### Supplied records
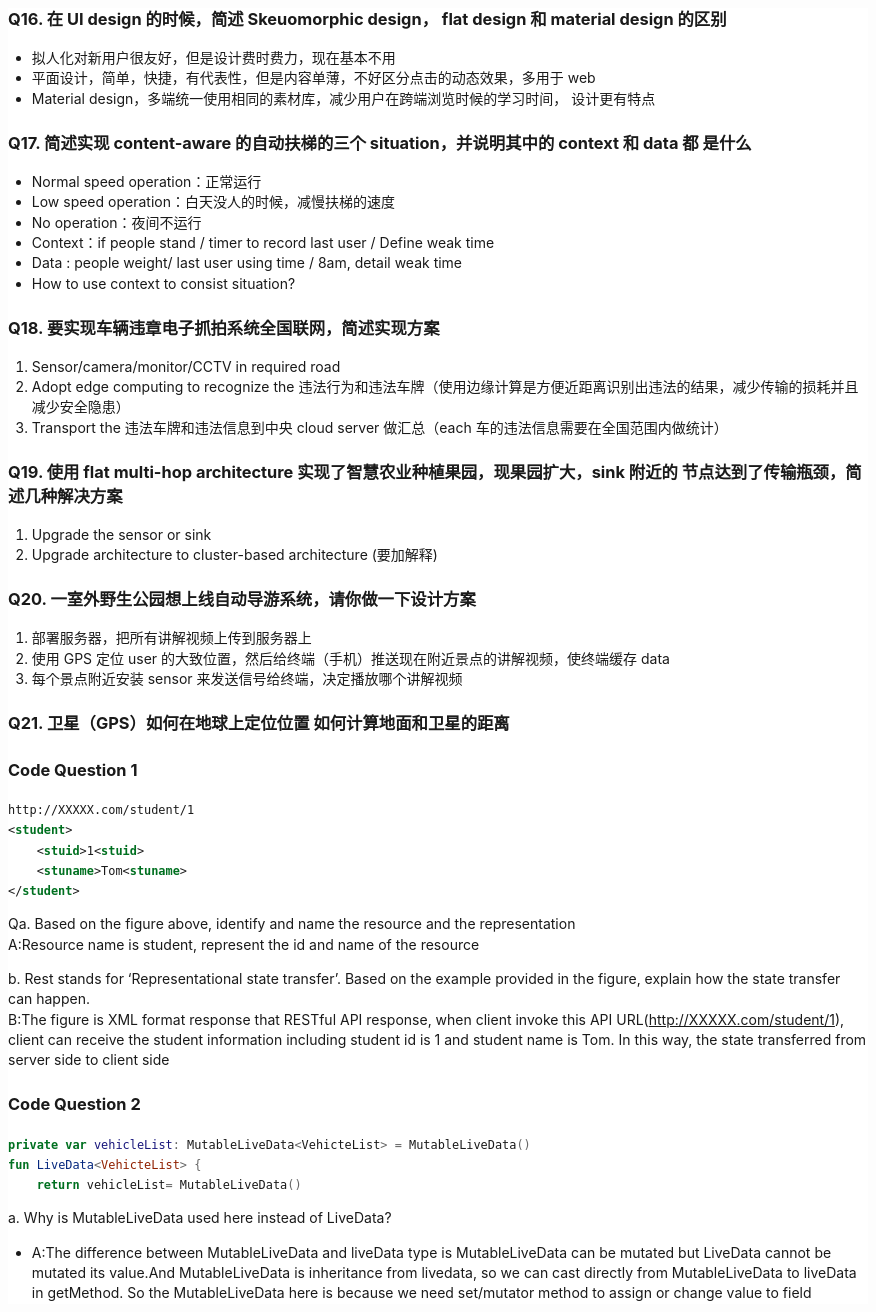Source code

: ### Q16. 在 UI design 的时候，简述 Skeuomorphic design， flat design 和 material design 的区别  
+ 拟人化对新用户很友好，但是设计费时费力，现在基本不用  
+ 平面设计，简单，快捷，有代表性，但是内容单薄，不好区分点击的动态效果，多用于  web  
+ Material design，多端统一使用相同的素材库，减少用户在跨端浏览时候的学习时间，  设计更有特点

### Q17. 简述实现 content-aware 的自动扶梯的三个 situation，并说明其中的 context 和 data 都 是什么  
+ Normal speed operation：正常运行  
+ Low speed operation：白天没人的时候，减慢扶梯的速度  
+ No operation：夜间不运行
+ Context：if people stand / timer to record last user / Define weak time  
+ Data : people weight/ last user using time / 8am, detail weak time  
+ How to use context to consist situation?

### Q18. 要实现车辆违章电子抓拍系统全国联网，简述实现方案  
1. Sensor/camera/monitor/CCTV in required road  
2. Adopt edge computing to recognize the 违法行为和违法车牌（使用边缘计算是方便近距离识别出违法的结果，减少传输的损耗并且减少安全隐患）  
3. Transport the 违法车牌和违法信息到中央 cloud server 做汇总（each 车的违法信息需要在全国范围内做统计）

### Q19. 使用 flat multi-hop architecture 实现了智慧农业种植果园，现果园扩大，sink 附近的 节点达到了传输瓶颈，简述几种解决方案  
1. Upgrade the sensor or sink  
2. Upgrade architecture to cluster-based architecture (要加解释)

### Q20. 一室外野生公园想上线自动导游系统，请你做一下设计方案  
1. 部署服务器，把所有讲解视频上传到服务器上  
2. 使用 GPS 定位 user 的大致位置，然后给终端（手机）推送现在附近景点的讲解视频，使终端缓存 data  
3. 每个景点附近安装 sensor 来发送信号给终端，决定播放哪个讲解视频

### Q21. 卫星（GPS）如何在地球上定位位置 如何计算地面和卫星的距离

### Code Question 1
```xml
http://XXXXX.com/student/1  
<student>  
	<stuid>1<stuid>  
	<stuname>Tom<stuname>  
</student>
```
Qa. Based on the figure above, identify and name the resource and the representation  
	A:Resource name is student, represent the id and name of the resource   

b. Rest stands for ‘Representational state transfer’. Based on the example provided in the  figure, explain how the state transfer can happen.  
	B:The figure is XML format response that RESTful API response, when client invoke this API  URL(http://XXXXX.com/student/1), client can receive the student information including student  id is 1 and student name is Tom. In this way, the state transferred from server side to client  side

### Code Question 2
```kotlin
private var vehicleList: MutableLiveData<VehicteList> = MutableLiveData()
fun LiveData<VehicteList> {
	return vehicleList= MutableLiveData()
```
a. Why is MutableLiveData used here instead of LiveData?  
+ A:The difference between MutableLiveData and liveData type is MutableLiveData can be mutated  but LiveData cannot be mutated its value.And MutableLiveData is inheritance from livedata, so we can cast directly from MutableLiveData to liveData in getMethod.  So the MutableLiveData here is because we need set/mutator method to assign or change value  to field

### What is being asked
Write the records above out again exactly, with no pictures in your copy.

### Exercise solution
Source code

: ### Q16. 在 UI design 的时候，简述 Skeuomorphic design， flat design 和 material design 的区别  
+ 拟人化对新用户很友好，但是设计费时费力，现在基本不用  
+ 平面设计，简单，快捷，有代表性，但是内容单薄，不好区分点击的动态效果，多用于  web  
+ Material design，多端统一使用相同的素材库，减少用户在跨端浏览时候的学习时间，  设计更有特点

### Q17. 简述实现 content-aware 的自动扶梯的三个 situation，并说明其中的 context 和 data 都 是什么  
+ Normal speed operation：正常运行  
+ Low speed operation：白天没人的时候，减慢扶梯的速度  
+ No operation：夜间不运行
+ Context：if people stand / timer to record last user / Define weak time  
+ Data : people weight/ last user using time / 8am, detail weak time  
+ How to use context to consist situation?

### Q18. 要实现车辆违章电子抓拍系统全国联网，简述实现方案  
1. Sensor/camera/monitor/CCTV in required road  
2. Adopt edge computing to recognize the 违法行为和违法车牌（使用边缘计算是方便近距离识别出违法的结果，减少传输的损耗并且减少安全隐患）  
3. Transport the 违法车牌和违法信息到中央 cloud server 做汇总（each 车的违法信息需要在全国范围内做统计）

### Q19. 使用 flat multi-hop architecture 实现了智慧农业种植果园，现果园扩大，sink 附近的 节点达到了传输瓶颈，简述几种解决方案  
1. Upgrade the sensor or sink  
2. Upgrade architecture to cluster-based architecture (要加解释)

### Q20. 一室外野生公园想上线自动导游系统，请你做一下设计方案  
1. 部署服务器，把所有讲解视频上传到服务器上  
2. 使用 GPS 定位 user 的大致位置，然后给终端（手机）推送现在附近景点的讲解视频，使终端缓存 data  
3. 每个景点附近安装 sensor 来发送信号给终端，决定播放哪个讲解视频

### Q21. 卫星（GPS）如何在地球上定位位置 如何计算地面和卫星的距离

### Code Question 1
```xml
http://XXXXX.com/student/1  
<student>  
	<stuid>1<stuid>  
	<stuname>Tom<stuname>  
</student>
```
Qa. Based on the figure above, identify and name the resource and the representation  
	A:Resource name is student, represent the id and name of the resource   

b. Rest stands for ‘Representational state transfer’. Based on the example provided in the  figure, explain how the state transfer can happen.  
	B:The figure is XML format response that RESTful API response, when client invoke this API  URL(http://XXXXX.com/student/1), client can receive the student information including student  id is 1 and student name is Tom. In this way, the state transferred from server side to client  side

### Code Question 2
```kotlin
private var vehicleList: MutableLiveData<VehicteList> = MutableLiveData()
fun LiveData<VehicteList> {
	return vehicleList= MutableLiveData()
```
a. Why is MutableLiveData used here instead of LiveData?  
+ A:The difference between MutableLiveData and liveData type is MutableLiveData can be mutated  but LiveData cannot be mutated its value.And MutableLiveData is inheritance from livedata, so we can cast directly from MutableLiveData to liveData in getMethod.  So the MutableLiveData here is because we need set/mutator method to assign or change value  to field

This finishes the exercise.